All three major US indexes were in the red before markets even opened. Dow futures fell 189 points, or 0.4%, while S&P 500 futures slid 0.5%, and Nasdaq-100 futures dropped 0.7%.

Profit-taking kicked in as the summer wrapped. Names that have led the charge this year started bleeding. Nvidia was down 1.5%, and Palantir lost 2%, dragging down the tech sector.

The selling was clearly timed with the calendar flip. At the same time, bond traders didn’t hold back either. The 10-year Treasury yield rose to 4.29%, and the 30-year yield climbed to 4.98%, setting the tone for the day.

Wall Street shifts focus to jobs report and Fed call

August closed strong for US stocks, but nobody’s celebrating this week. Last month, the Dow gained more than 3%, the S&P 500 added nearly 2%, and the Nasdaq rose 1.6%. That made it four consecutive months of gains for the S&P 500. But traders quickly switched gears. The next big piece of data is Friday’s August jobs report, which could shape the Federal Reserve’s rate decision coming mid-September.

Overseas, Asia-Pacific markets had no clear direction. Some countries held firm, others slipped. The confusion is partly tied to the Shanghai Cooperation Organization summit in Tianjin. Trade tension weighed on sentiment after a federal appeals court ruled most of President Donald Trump’s global tariffs illegal.

On Monday, Trump wrote on Truth Social that India had offered to cut its tariffs on US imports to zero, but he made it clear he wasn’t impressed. “They have now offered to cut their Tariffs to nothing, but it’s getting late. They should have done so years ago,” Trump posted. He called the economic ties with India “one sided.”

Still, Indian equities posted modest gains. The Nifty 50 index rose 0.28%, and the BSE Sensex climbed 0.26% by early afternoon local time.

Asian stocks split as inflation, politics and fines move markets

Japan’s Nikkei 225 ended Tuesday 0.29% higher at 42,310.49. The broader Topix index gained 0.61% to close at 3,081.88. One of the day’s top performers was a Japanese soft drink and wellness food company that surged 2.94%.

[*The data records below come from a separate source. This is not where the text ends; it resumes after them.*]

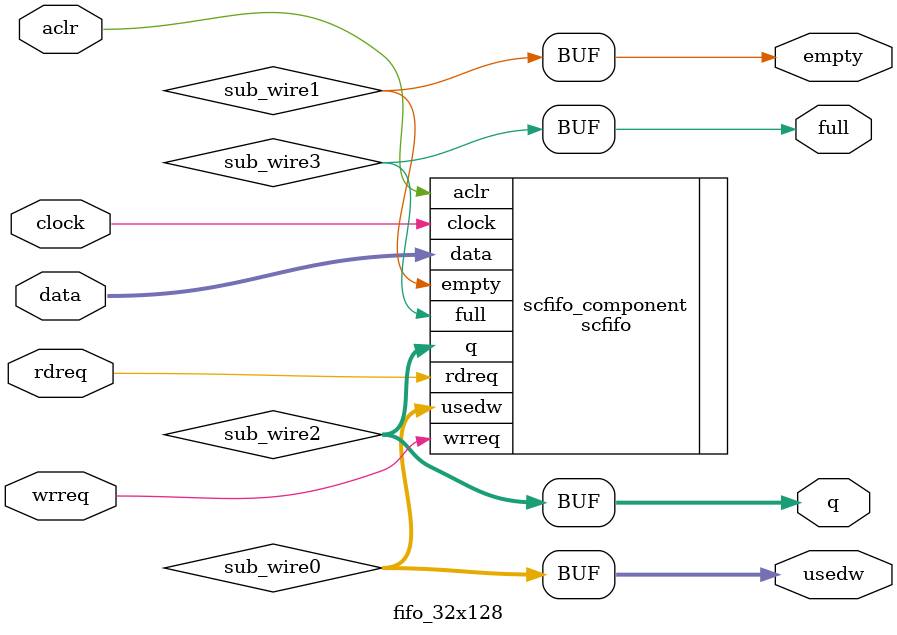
<source format=v>
module fifo_32x128 (
	data,
	wrreq,
	rdreq,
	clock,
	aclr,
	q,
	full,
	empty,
	usedw);
	input	[31:0]  data;
	input	  wrreq;
	input	  rdreq;
	input	  clock;
	input	  aclr;
	output	[31:0]  q;
	output	  full;
	output	  empty;
	output	[6:0]  usedw;
	wire [6:0] sub_wire0;
	wire  sub_wire1;
	wire [31:0] sub_wire2;
	wire  sub_wire3;
	wire [6:0] usedw = sub_wire0[6:0];
	wire  empty = sub_wire1;
	wire [31:0] q = sub_wire2[31:0];
	wire  full = sub_wire3;
	scfifo	scfifo_component (
				.rdreq (rdreq),
				.aclr (aclr),
				.clock (clock),
				.wrreq (wrreq),
				.data (data),
				.usedw (sub_wire0),
				.empty (sub_wire1),
				.q (sub_wire2),
				.full (sub_wire3)
				// synopsys translate_off
				,
				.almost_empty (),
				.almost_full (),
				.sclr ()
				// synopsys translate_on
				);
	defparam
		scfifo_component.lpm_width = 32,
		scfifo_component.lpm_numwords = 128,
		scfifo_component.lpm_widthu = 7,
		scfifo_component.intended_device_family = "Cyclone II",
		scfifo_component.lpm_type = "scfifo",
		scfifo_component.lpm_showahead = "OFF",
		scfifo_component.overflow_checking = "ON",
		scfifo_component.underflow_checking = "ON",
		scfifo_component.use_eab = "ON",
		scfifo_component.add_ram_output_register = "ON";
endmodule
</source>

In South Korea, the Kospi index went up 0.94% to finish at 3,172.35, while the Kosdaq gained 1.15% to reach 794. New inflation numbers showed the country’s consumer price index rose 1.7% in August, the slowest pace since last November. That figure came in lower than the 2% forecast from Reuters economists and marked a drop from July’s 2.1%.

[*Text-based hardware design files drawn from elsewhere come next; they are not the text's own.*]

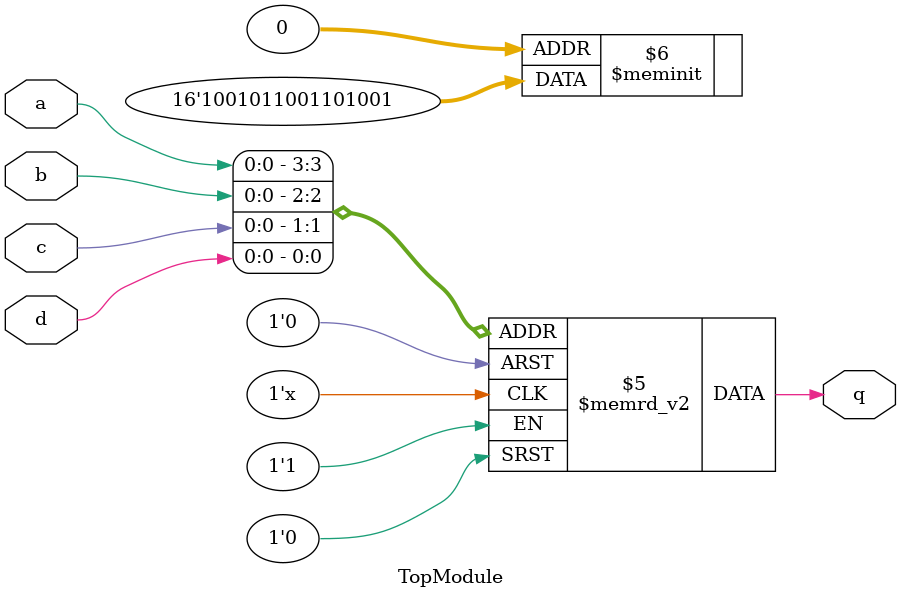
<source format=sv>
module TopModule (
    input logic a,
    input logic b,
    input logic c,
    input logic d,
    output logic q
);

initial begin
    q = 1; // Initialize q to 1 at the start of simulation
end

always @(*) begin
    case ({a, b, c, d})
        4'b0000: q = 1;
        4'b0001: q = 0;
        4'b0010: q = 0;
        4'b0011: q = 1;
        4'b0100: q = 0;
        4'b0101: q = 1;
        4'b0110: q = 1;
        4'b0111: q = 0;
        4'b1000: q = 0;
        4'b1001: q = 1;
        4'b1010: q = 1;
        4'b1011: q = 0;
        4'b1100: q = 1;
        4'b1101: q = 0;
        4'b1110: q = 0;
        4'b1111: q = 1;
        default: q = 1; // Default case to handle unknown states
    endcase
end

endmodule
</source>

Not every market stayed positive. Hong Kong’s Hang Seng index fell 0.47% to 25,496.55, and mainland China’s CSI 300 dropped 0.74% to 4,490.45. Uncertainty around trade and the court ruling in the US pulled Chinese equities down.

Australia’s S&P/ASX 200 index slipped 0.3%, ending the day at 8,900.60. The country’s regulator, the Australian Securities and Investments Commission, fined a local unit of French bank Societe Generale AU$3.88 million (US$2.52 million) for failing to prevent sketchy orders in the electricity and wheat futures markets.

Australia also released current account data showing a deficit of AU$13.7 billion for the April-June quarter. That was slightly better than the AU$14.7 billion deficit recorded last quarter and beat the AU$16 billion economists had forecast, based on a Reuters poll.

Commodities were flat. Spot gold was trading at US$3,472.79 around 4:10 a.m. ET. The price was off session highs after earlier hitting US$3,503.32, a fresh record.

In currency markets, the US dollar was up 0.86% against the Japanese yen, trading at 148.47. In Japan, political fallout added to the noise. Hiroshi Moriyama, the secretary general of the ruling party and a close aide to the Prime Minister, announced plans to resign after taking responsibility for the party’s loss in the July 20 upper house election.